Na última semana, uma frase curiosa do presidente do Santos, José Carlos Peres, chamou minha atenção: “O futebol é muito próximo do crime”. Em que pesem o imbróglio nos bastidores do clube praiano, com a possibilidade de o dirigente sofrer processo de impeachment, e sua briga com o vice-presidente Orlando Rollo, a declaração é muito séria. Porém, verdadeira. Não é de hoje que temos conhecimento dos mandos e desmandos que permeiam os clubes de futebol e o escuso meio que determina as relações com empresários e investidores. Aquele vale tudo que concede aos cartolas o status indissolúvel de executivos e, ao mesmo tempo, de coronéis.
Um vale tudo que se baseia na rivalidade cega, mascarado pelos resultados em campo. Um reflexo do Brasil onde “o rouba, mas faz” foi talhado como o certo. Os torcedores de dirigentes e departamentos jurídicos se multiplicam na mesma proporção da ingenuidade que racha a política nacional. Resultado de uma democracia que ainda não encontrou seu rumo. Como no futebol e na política, os crimes de colarinho branco se multiplicam, abrandados por um sistema judiciário falho, moroso e que permite aos poderosos brechas que os reles mortais não encontram.

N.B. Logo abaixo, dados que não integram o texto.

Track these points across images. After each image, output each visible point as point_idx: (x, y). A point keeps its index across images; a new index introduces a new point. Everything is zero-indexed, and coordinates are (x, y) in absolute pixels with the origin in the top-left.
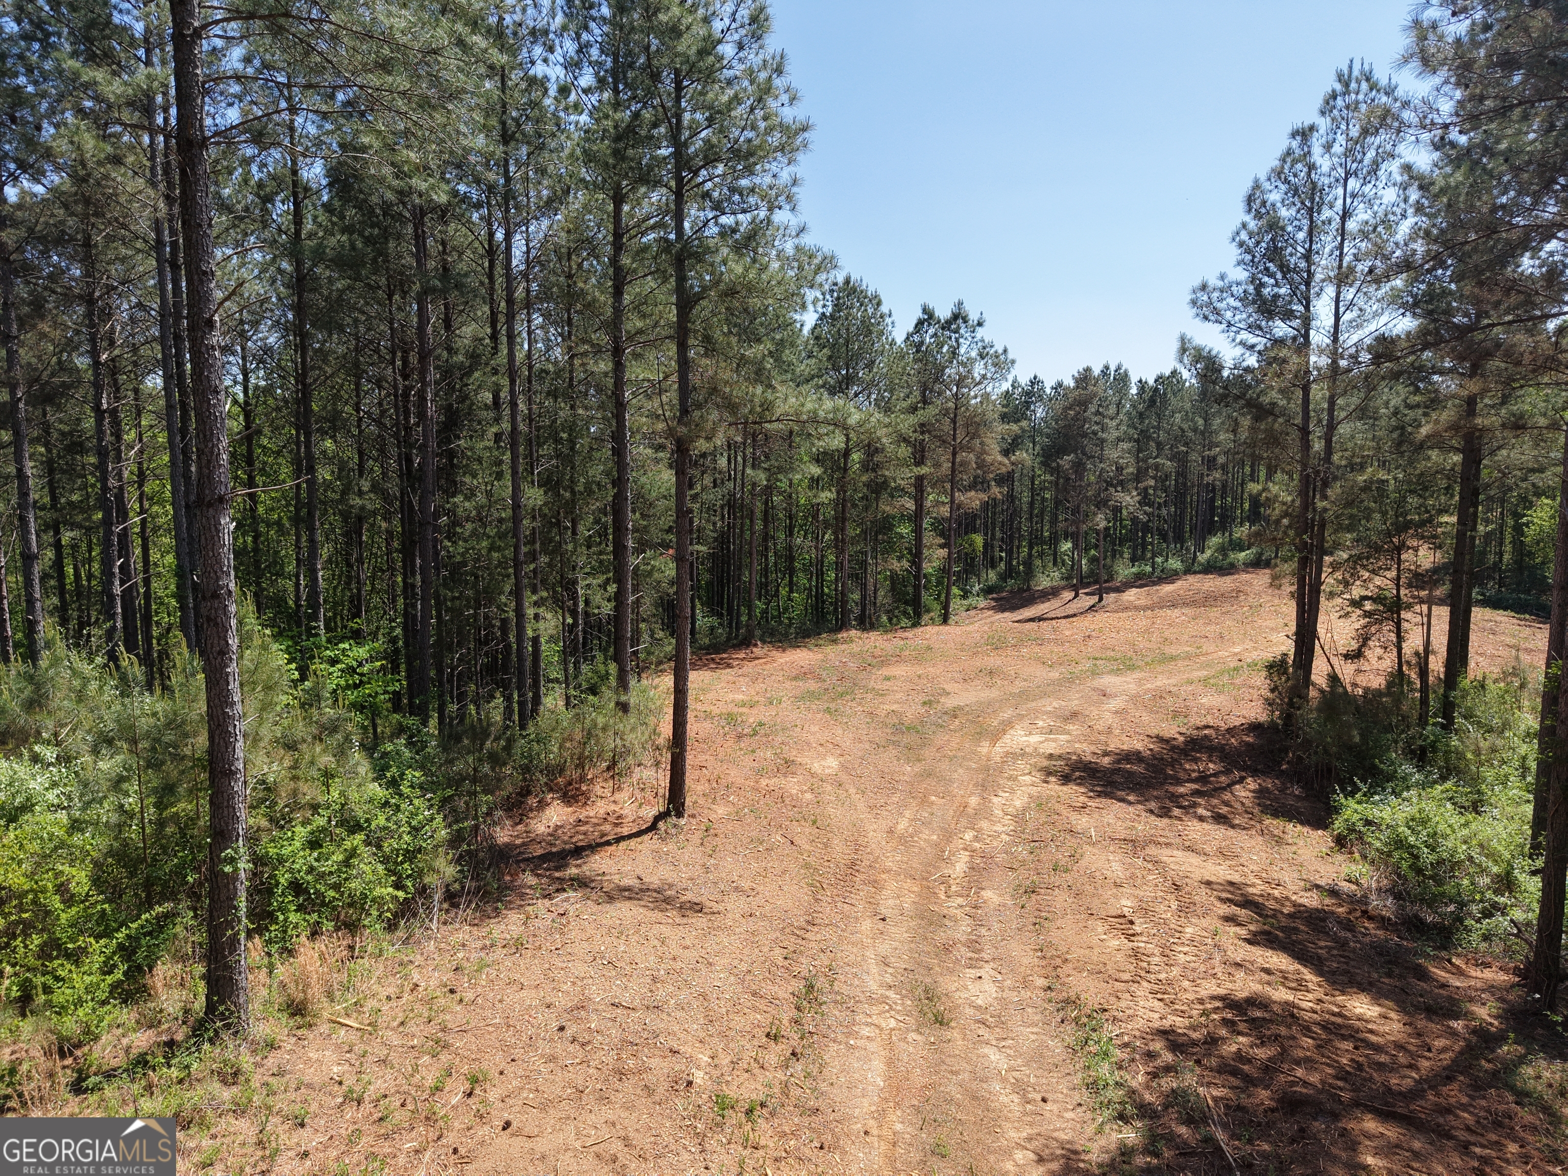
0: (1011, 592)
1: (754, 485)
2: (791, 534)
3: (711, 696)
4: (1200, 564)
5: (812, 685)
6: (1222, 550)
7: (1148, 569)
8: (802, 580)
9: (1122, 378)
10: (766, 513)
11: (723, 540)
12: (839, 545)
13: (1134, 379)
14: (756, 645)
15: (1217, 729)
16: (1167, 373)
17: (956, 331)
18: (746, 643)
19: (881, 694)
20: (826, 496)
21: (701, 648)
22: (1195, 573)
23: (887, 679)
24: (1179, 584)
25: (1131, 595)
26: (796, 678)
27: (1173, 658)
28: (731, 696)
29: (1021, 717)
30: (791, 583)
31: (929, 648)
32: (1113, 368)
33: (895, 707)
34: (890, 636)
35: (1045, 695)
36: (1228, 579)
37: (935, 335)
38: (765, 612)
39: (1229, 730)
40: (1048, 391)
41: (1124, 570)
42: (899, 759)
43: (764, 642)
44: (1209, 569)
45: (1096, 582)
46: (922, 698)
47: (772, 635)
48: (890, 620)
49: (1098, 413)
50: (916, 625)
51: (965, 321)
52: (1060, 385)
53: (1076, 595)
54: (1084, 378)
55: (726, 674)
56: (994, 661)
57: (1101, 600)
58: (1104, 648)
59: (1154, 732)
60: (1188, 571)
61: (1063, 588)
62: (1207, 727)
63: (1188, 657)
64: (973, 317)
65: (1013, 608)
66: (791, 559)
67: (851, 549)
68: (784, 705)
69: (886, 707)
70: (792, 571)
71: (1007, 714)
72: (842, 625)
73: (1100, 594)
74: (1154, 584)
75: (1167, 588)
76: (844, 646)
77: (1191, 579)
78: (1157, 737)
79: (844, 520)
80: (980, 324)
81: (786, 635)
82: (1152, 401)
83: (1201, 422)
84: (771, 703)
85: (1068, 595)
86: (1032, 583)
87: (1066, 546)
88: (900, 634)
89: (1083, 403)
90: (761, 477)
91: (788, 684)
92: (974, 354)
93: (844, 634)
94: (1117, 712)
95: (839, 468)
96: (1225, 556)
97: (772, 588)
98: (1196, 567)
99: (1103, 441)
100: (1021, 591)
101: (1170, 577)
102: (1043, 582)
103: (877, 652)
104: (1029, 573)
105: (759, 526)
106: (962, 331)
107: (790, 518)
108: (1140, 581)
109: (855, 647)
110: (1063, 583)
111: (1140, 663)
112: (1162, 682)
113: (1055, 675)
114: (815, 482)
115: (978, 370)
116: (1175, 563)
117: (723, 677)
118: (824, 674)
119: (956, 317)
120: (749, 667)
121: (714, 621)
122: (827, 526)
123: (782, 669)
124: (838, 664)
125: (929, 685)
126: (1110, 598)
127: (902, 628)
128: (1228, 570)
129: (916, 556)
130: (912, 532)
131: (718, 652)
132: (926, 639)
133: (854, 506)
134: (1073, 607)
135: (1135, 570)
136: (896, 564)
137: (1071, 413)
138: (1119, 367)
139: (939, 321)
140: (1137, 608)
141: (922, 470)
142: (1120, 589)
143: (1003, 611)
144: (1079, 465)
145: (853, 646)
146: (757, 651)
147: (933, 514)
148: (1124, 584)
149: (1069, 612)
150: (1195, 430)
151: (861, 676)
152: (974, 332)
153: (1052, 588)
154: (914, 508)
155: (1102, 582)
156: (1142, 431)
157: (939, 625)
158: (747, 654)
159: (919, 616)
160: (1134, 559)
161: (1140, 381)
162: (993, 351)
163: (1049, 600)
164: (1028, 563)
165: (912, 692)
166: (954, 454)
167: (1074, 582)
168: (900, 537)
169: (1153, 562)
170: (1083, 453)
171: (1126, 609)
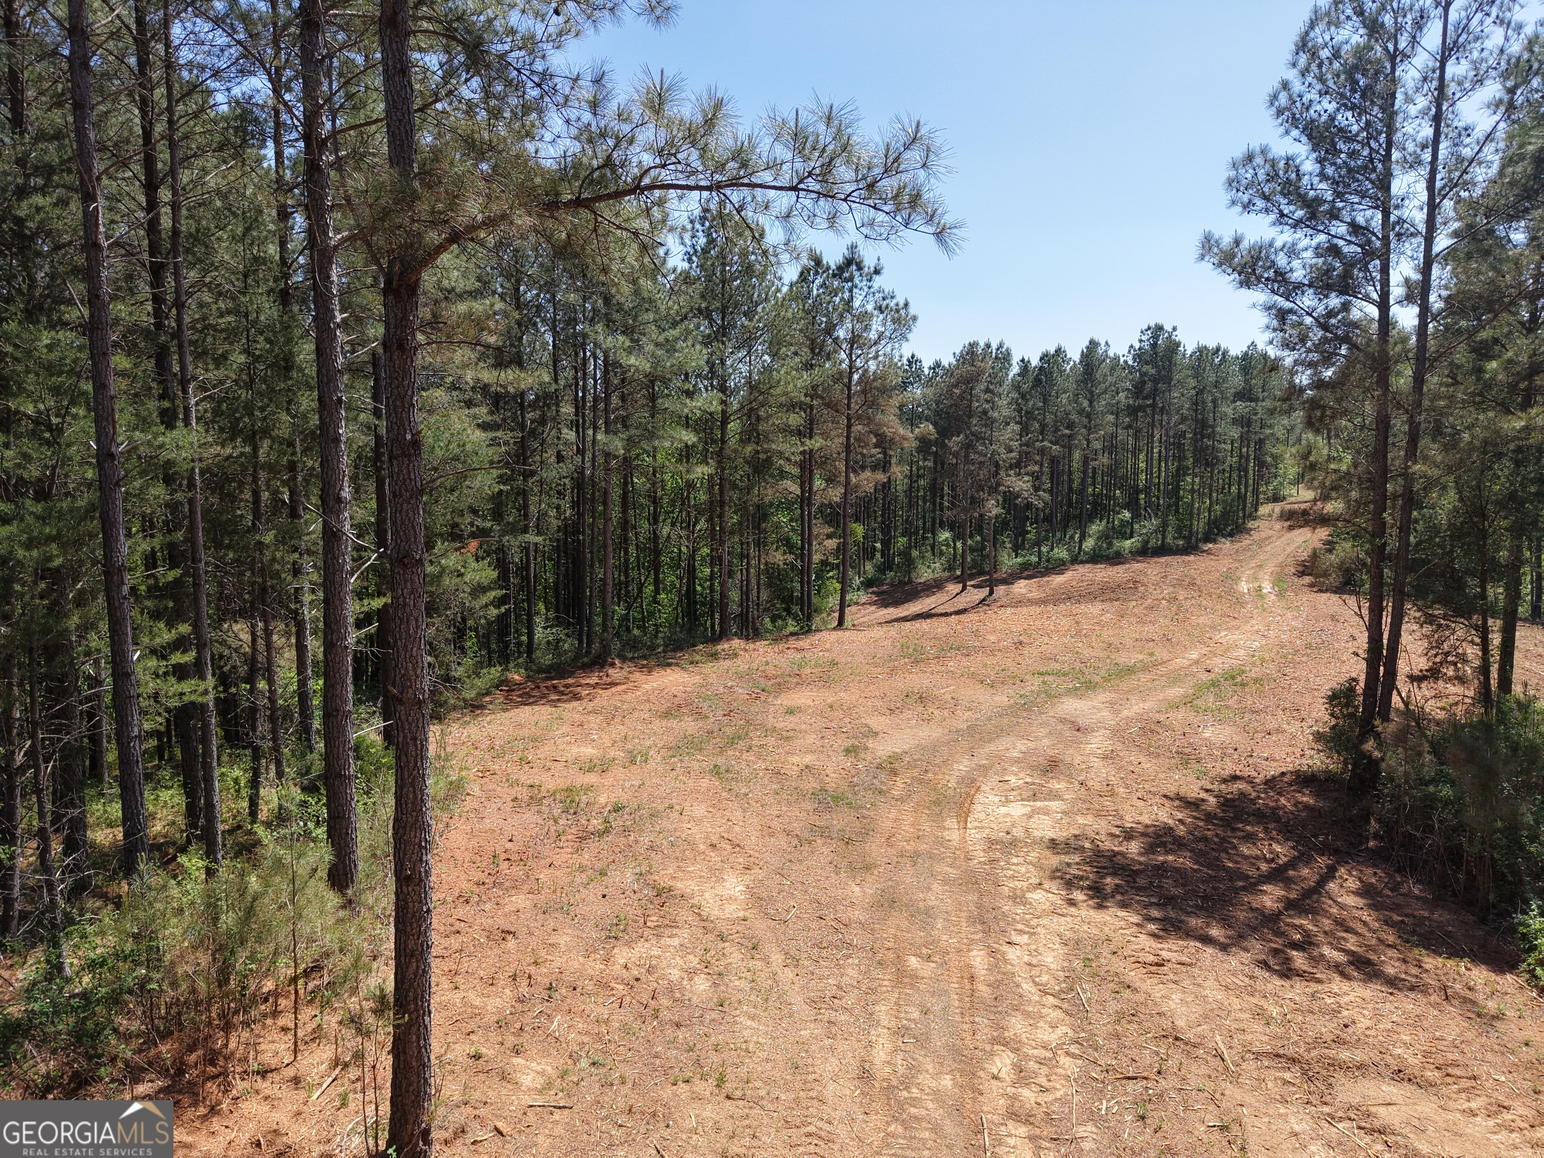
0: (892, 585)
1: (607, 455)
2: (656, 521)
3: (546, 750)
4: (1086, 553)
5: (689, 725)
6: (1106, 537)
7: (1034, 559)
8: (670, 578)
9: (1005, 358)
10: (624, 496)
11: (570, 529)
12: (716, 536)
13: (1015, 360)
14: (613, 665)
15: (1250, 780)
16: (1052, 351)
17: (851, 279)
18: (600, 662)
19: (786, 737)
20: (701, 471)
21: (540, 671)
22: (1082, 562)
23: (790, 712)
24: (1069, 575)
25: (1021, 587)
26: (667, 714)
27: (1130, 671)
28: (575, 750)
29: (985, 770)
30: (657, 582)
31: (834, 663)
32: (994, 346)
33: (808, 759)
34: (782, 646)
35: (1001, 732)
36: (1120, 568)
37: (823, 285)
38: (625, 619)
39: (1270, 783)
40: (926, 371)
41: (1008, 561)
42: (837, 870)
43: (624, 659)
44: (1095, 558)
45: (981, 573)
46: (843, 742)
47: (634, 648)
48: (773, 621)
49: (987, 390)
50: (807, 631)
51: (860, 268)
52: (938, 365)
53: (964, 589)
54: (970, 354)
55: (571, 710)
56: (918, 680)
57: (991, 592)
58: (1046, 658)
59: (1172, 790)
60: (1075, 560)
61: (947, 580)
62: (1235, 778)
63: (1145, 668)
64: (869, 263)
65: (897, 603)
66: (657, 552)
68: (652, 764)
69: (796, 759)
70: (656, 566)
71: (963, 766)
72: (722, 635)
73: (991, 584)
74: (1043, 575)
75: (1058, 580)
76: (728, 663)
77: (1082, 569)
78: (1178, 797)
79: (722, 504)
80: (877, 272)
81: (653, 648)
82: (1037, 382)
83: (1086, 403)
84: (633, 762)
85: (955, 588)
86: (913, 575)
87: (944, 535)
88: (793, 643)
89: (969, 381)
90: (617, 445)
91: (657, 725)
92: (870, 307)
93: (724, 646)
94: (1105, 757)
95: (714, 441)
96: (1110, 545)
97: (633, 588)
98: (1082, 557)
99: (993, 421)
100: (902, 583)
101: (1059, 567)
102: (925, 574)
103: (771, 671)
104: (909, 564)
105: (615, 513)
106: (857, 280)
107: (654, 502)
108: (1026, 571)
109: (741, 664)
110: (946, 574)
111: (1098, 679)
112: (1136, 707)
113: (1002, 699)
114: (686, 454)
115: (876, 325)
116: (1061, 553)
117: (567, 715)
118: (705, 705)
119: (849, 262)
120: (604, 698)
121: (559, 632)
122: (700, 512)
123: (648, 701)
124: (721, 690)
125: (847, 720)
126: (1000, 590)
127: (792, 634)
128: (1116, 559)
129: (803, 548)
130: (791, 520)
131: (561, 677)
132: (827, 650)
133: (734, 486)
134: (964, 601)
135: (1019, 560)
136: (778, 557)
137: (957, 391)
138: (1001, 346)
139: (828, 268)
140: (1032, 602)
141: (817, 443)
142: (1008, 581)
143: (886, 606)
144: (968, 446)
145: (739, 661)
146: (615, 673)
147: (817, 500)
148: (1011, 575)
149: (961, 607)
150: (1081, 412)
151: (755, 709)
152: (870, 280)
153: (935, 580)
154: (799, 492)
155: (988, 573)
156: (1027, 412)
157: (834, 629)
158: (600, 678)
159: (809, 618)
160: (1017, 548)
161: (1023, 360)
162: (892, 304)
163: (934, 593)
164: (905, 554)
165: (827, 733)
166: (849, 426)
167: (958, 573)
168: (778, 526)
169: (1040, 552)
170: (973, 434)
171: (1019, 603)
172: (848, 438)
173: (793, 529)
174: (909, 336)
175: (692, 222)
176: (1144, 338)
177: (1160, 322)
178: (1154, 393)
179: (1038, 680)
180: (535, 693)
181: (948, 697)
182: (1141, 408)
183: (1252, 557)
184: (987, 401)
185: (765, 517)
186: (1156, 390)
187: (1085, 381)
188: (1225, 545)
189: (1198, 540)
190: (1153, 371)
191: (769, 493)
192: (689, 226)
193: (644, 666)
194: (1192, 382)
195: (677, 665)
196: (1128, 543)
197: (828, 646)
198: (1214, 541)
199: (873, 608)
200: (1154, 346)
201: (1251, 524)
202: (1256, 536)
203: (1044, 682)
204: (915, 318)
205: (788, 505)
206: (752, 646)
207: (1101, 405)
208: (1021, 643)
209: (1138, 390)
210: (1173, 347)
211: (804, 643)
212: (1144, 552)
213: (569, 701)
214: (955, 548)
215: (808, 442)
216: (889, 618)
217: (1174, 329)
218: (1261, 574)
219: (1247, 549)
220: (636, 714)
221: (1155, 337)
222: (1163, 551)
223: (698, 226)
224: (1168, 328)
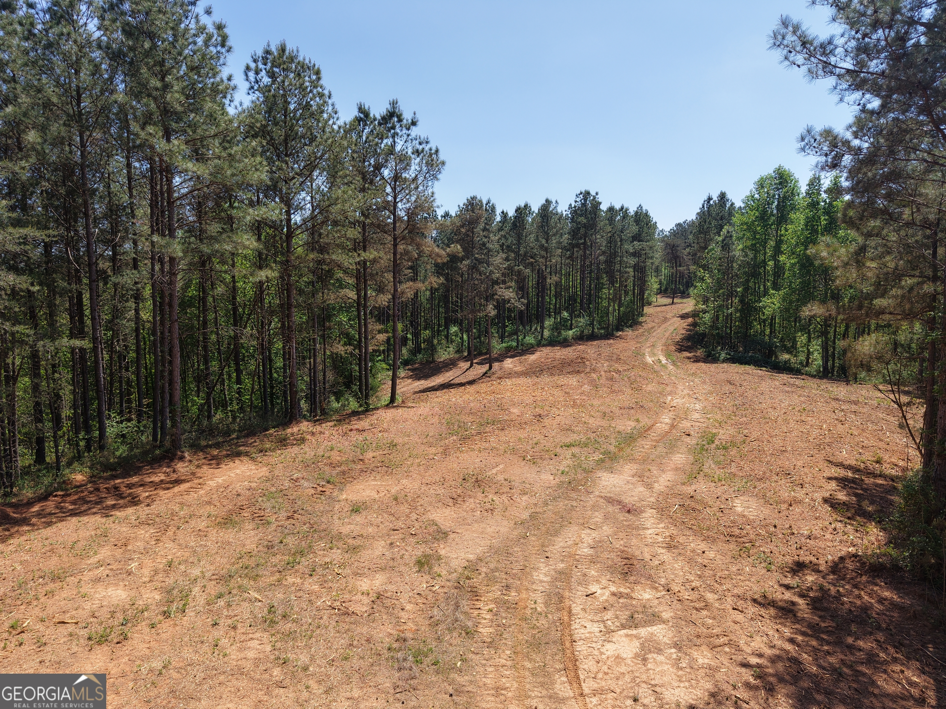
0: (421, 363)
4: (546, 340)
5: (248, 537)
6: (556, 328)
7: (514, 344)
9: (491, 210)
12: (286, 332)
13: (498, 211)
14: (182, 458)
15: (816, 569)
16: (523, 205)
17: (393, 128)
18: (170, 454)
19: (353, 550)
20: (265, 275)
21: (107, 467)
22: (544, 346)
23: (356, 510)
24: (538, 354)
25: (509, 363)
26: (226, 521)
27: (632, 438)
32: (484, 202)
33: (379, 582)
34: (345, 427)
35: (562, 520)
36: (569, 349)
39: (837, 571)
40: (440, 218)
41: (497, 346)
44: (552, 343)
45: (480, 354)
46: (413, 550)
48: (337, 399)
49: (485, 229)
50: (366, 409)
51: (400, 120)
53: (471, 365)
56: (470, 460)
57: (490, 368)
58: (564, 430)
60: (540, 344)
61: (459, 359)
63: (641, 435)
64: (407, 116)
65: (426, 377)
67: (297, 337)
73: (490, 361)
74: (521, 354)
75: (531, 358)
76: (295, 450)
77: (545, 350)
79: (290, 306)
80: (414, 123)
82: (514, 225)
83: (544, 241)
85: (464, 365)
86: (436, 357)
87: (454, 329)
88: (354, 423)
89: (471, 223)
91: (213, 539)
92: (410, 151)
93: (294, 429)
96: (559, 333)
98: (544, 342)
99: (489, 250)
100: (429, 362)
101: (529, 350)
102: (443, 355)
103: (336, 457)
104: (432, 349)
106: (398, 130)
107: (234, 306)
108: (510, 353)
109: (308, 451)
110: (457, 356)
111: (613, 449)
113: (548, 478)
115: (414, 167)
116: (530, 339)
118: (269, 506)
119: (391, 115)
120: (165, 500)
122: (272, 313)
123: (209, 503)
124: (287, 484)
125: (414, 516)
126: (496, 365)
127: (355, 413)
128: (565, 343)
129: (360, 341)
130: (350, 320)
131: (126, 474)
132: (385, 431)
133: (301, 292)
134: (473, 373)
135: (504, 345)
136: (340, 349)
137: (463, 230)
138: (489, 202)
139: (375, 119)
140: (519, 374)
141: (370, 254)
142: (500, 358)
143: (419, 379)
144: (473, 268)
145: (306, 448)
146: (182, 468)
147: (371, 303)
148: (500, 355)
149: (471, 378)
150: (542, 247)
151: (320, 507)
152: (408, 129)
153: (450, 360)
154: (355, 297)
155: (486, 354)
156: (508, 246)
157: (387, 406)
158: (168, 474)
159: (367, 397)
160: (502, 338)
161: (503, 212)
162: (427, 148)
163: (451, 369)
164: (429, 341)
165: (396, 537)
166: (395, 245)
167: (466, 354)
168: (340, 323)
169: (517, 339)
170: (476, 259)
171: (510, 375)
172: (395, 254)
173: (351, 326)
174: (439, 176)
175: (255, 61)
176: (578, 199)
177: (588, 189)
178: (585, 236)
179: (568, 453)
180: (93, 498)
181: (500, 478)
182: (578, 245)
183: (647, 340)
184: (486, 237)
185: (329, 317)
186: (586, 233)
187: (542, 226)
188: (629, 333)
189: (613, 330)
190: (585, 221)
191: (331, 298)
192: (253, 65)
193: (214, 458)
194: (609, 228)
195: (247, 454)
196: (571, 333)
197: (385, 425)
198: (622, 330)
199: (410, 381)
200: (584, 205)
201: (641, 319)
202: (646, 326)
203: (574, 455)
204: (443, 163)
205: (345, 308)
206: (318, 428)
207: (554, 241)
208: (540, 416)
209: (574, 233)
210: (596, 205)
211: (364, 423)
212: (582, 338)
213: (125, 506)
214: (462, 338)
215: (363, 254)
216: (422, 388)
217: (597, 194)
218: (656, 351)
219: (642, 335)
220: (193, 523)
221: (585, 199)
222: (592, 337)
223: (261, 66)
224: (593, 193)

Como explicar a um pai de família o funcionamento de um clube de futebol endividado? Estaria o esporte acima do bem e do mal? Infelizmente, está. A má gestão deveria ser punida, não premiada. Pela lei brasileira, os times faturam meio bilhão de reais num ano, mas evitam tributos cunhando em seus estatutos a mesma lógica de associações de moradores, igrejas e ONGs.
Não poderíamos esperar outra coisa de um futebol em que um ex-presidente da confederação que gere o “espetáculo” está preso nos Estados Unidos, condenado a quatro anos de prisão pelos crimes de organização criminosa, fraude bancária e lavagem de dinheiro.
A paixão nacional é o espelhamento de um país que não se move, apenas aceita os fatos na esperança de que uma pontinha dessa indecorosa festa lhe alcance. O honesto e o correto são a exceção. Sentimentos extremamente corruptíveis em um ambiente que ilude a partir do primeiro contato.
Não sejamos hipócritas ao achar que o problema é exclusividade brasileira. O futebol mundial não está impune aos ilícitos atos. Muito pelo contrário. As condições de operação da Fifa são extremamente questionáveis em inúmeros quesitos. Não à toa, Blatter e cia. seguem na mira de investigações que quanto mais aprofundadas percebem o lamaçal em que se encontra o esporte mais praticado no planeta. E o que dizer da Conmebol, que mal sabe coordenar seu sistema de inscrições, permitindo a utilização de jogadores irregulares na Libertadores? Parece piada. Mas não é.
Há de se exaltar algumas práticas europeias para tentar minimizar — diga-se passagem — a irresponsabilidade, clubes-empresa com um dono ou corpo diretor que responde judicialmente pela gestão das atividades. Algo que que falta aos times brasileiros, geridos como uma instituição de caridade, pois realmente o são em vários casos: cabides de emprego a quem se dispõe a entrar no jogo.
A correlação com a política é iminente, tanto que partidos se tornaram times e ganharam torcedores profissionais e fanáticos. No fim, a lógica do jeitinho, seja no campo ou nos governos, prevalece em um Brasil que respira por aparelhos, mas que vive satisfeito com as migalhas que se acumulam no chão.